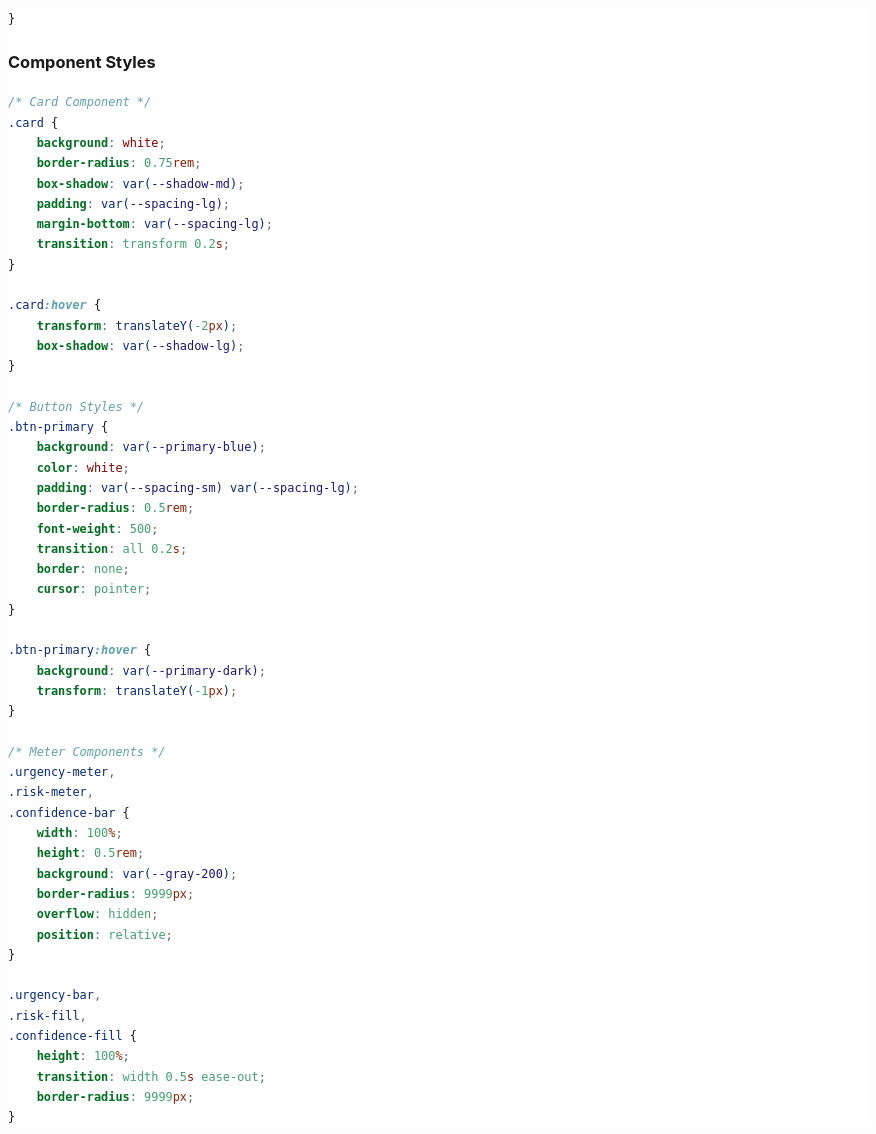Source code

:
 ```css
}
```

### Component Styles

```css
/* Card Component */
.card {
    background: white;
    border-radius: 0.75rem;
    box-shadow: var(--shadow-md);
    padding: var(--spacing-lg);
    margin-bottom: var(--spacing-lg);
    transition: transform 0.2s;
}

.card:hover {
    transform: translateY(-2px);
    box-shadow: var(--shadow-lg);
}

/* Button Styles */
.btn-primary {
    background: var(--primary-blue);
    color: white;
    padding: var(--spacing-sm) var(--spacing-lg);
    border-radius: 0.5rem;
    font-weight: 500;
    transition: all 0.2s;
    border: none;
    cursor: pointer;
}

.btn-primary:hover {
    background: var(--primary-dark);
    transform: translateY(-1px);
}

/* Meter Components */
.urgency-meter,
.risk-meter,
.confidence-bar {
    width: 100%;
    height: 0.5rem;
    background: var(--gray-200);
    border-radius: 9999px;
    overflow: hidden;
    position: relative;
}

.urgency-bar,
.risk-fill,
.confidence-fill {
    height: 100%;
    transition: width 0.5s ease-out;
    border-radius: 9999px;
}
```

- Your assignment
Return the listing above unchanged, apart from dropping its pictures.

- Result of this exercise
Source code

:
 ```css
}
```

### Component Styles

```css
/* Card Component */
.card {
    background: white;
    border-radius: 0.75rem;
    box-shadow: var(--shadow-md);
    padding: var(--spacing-lg);
    margin-bottom: var(--spacing-lg);
    transition: transform 0.2s;
}

.card:hover {
    transform: translateY(-2px);
    box-shadow: var(--shadow-lg);
}

/* Button Styles */
.btn-primary {
    background: var(--primary-blue);
    color: white;
    padding: var(--spacing-sm) var(--spacing-lg);
    border-radius: 0.5rem;
    font-weight: 500;
    transition: all 0.2s;
    border: none;
    cursor: pointer;
}

.btn-primary:hover {
    background: var(--primary-dark);
    transform: translateY(-1px);
}

/* Meter Components */
.urgency-meter,
.risk-meter,
.confidence-bar {
    width: 100%;
    height: 0.5rem;
    background: var(--gray-200);
    border-radius: 9999px;
    overflow: hidden;
    position: relative;
}

.urgency-bar,
.risk-fill,
.confidence-fill {
    height: 100%;
    transition: width 0.5s ease-out;
    border-radius: 9999px;
}
```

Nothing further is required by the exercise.